- **TO DO**: Every line of the material has to be retyped exactly.

- **THE RECORDS**:

* * *

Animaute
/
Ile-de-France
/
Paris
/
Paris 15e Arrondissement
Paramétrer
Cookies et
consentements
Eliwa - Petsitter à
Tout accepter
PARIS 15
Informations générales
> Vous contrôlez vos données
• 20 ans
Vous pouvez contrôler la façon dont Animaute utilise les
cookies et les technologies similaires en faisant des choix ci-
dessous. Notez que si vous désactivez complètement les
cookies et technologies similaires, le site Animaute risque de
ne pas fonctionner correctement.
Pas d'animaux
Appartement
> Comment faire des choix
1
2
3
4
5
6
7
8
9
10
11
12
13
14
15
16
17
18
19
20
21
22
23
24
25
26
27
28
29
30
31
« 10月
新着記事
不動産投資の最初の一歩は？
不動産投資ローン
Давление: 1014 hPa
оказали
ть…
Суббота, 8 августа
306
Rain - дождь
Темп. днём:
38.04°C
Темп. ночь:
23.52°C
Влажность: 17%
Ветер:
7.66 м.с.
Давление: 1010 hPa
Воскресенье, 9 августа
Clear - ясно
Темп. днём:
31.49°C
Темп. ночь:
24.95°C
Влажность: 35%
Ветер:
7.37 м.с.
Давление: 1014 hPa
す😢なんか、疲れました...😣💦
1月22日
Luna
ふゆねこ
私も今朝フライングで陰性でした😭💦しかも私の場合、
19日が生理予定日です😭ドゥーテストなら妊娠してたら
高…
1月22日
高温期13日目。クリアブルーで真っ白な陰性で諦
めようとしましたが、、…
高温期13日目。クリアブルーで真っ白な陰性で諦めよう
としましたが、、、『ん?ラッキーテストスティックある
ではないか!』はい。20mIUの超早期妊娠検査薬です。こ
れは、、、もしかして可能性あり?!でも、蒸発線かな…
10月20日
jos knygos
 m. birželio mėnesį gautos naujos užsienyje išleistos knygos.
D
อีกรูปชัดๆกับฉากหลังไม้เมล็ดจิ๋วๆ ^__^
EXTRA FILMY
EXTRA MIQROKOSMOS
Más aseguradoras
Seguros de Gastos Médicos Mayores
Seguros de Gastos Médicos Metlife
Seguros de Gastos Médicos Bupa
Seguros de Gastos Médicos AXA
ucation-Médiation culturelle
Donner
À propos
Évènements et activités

* * *

- **RESPONSE FOR THIS EXERCISE**:
Animaute
/
Ile-de-France
/
Paris
/
Paris 15e Arrondissement
Paramétrer
Cookies et
consentements
Eliwa - Petsitter à
Tout accepter
PARIS 15
Informations générales
> Vous contrôlez vos données
• 20 ans
Vous pouvez contrôler la façon dont Animaute utilise les
cookies et les technologies similaires en faisant des choix ci-
dessous. Notez que si vous désactivez complètement les
cookies et technologies similaires, le site Animaute risque de
ne pas fonctionner correctement.
Pas d'animaux
Appartement
> Comment faire des choix
1
2
3
4
5
6
7
8
9
10
11
12
13
14
15
16
17
18
19
20
21
22
23
24
25
26
27
28
29
30
31
« 10月
新着記事
不動産投資の最初の一歩は？
不動産投資ローン
Давление: 1014 hPa
оказали
ть…
Суббота, 8 августа
306
Rain - дождь
Темп. днём:
38.04°C
Темп. ночь:
23.52°C
Влажность: 17%
Ветер:
7.66 м.с.
Давление: 1010 hPa
Воскресенье, 9 августа
Clear - ясно
Темп. днём:
31.49°C
Темп. ночь:
24.95°C
Влажность: 35%
Ветер:
7.37 м.с.
Давление: 1014 hPa
す😢なんか、疲れました...😣💦
1月22日
Luna
ふゆねこ
私も今朝フライングで陰性でした😭💦しかも私の場合、
19日が生理予定日です😭ドゥーテストなら妊娠してたら
高…
1月22日
高温期13日目。クリアブルーで真っ白な陰性で諦
めようとしましたが、、…
高温期13日目。クリアブルーで真っ白な陰性で諦めよう
としましたが、、、『ん?ラッキーテストスティックある
ではないか!』はい。20mIUの超早期妊娠検査薬です。こ
れは、、、もしかして可能性あり?!でも、蒸発線かな…
10月20日
jos knygos
 m. birželio mėnesį gautos naujos užsienyje išleistos knygos.
D
อีกรูปชัดๆกับฉากหลังไม้เมล็ดจิ๋วๆ ^__^
EXTRA FILMY
EXTRA MIQROKOSMOS
Más aseguradoras
Seguros de Gastos Médicos Mayores
Seguros de Gastos Médicos Metlife
Seguros de Gastos Médicos Bupa
Seguros de Gastos Médicos AXA
ucation-Médiation culturelle
Donner
À propos
Évènements et activités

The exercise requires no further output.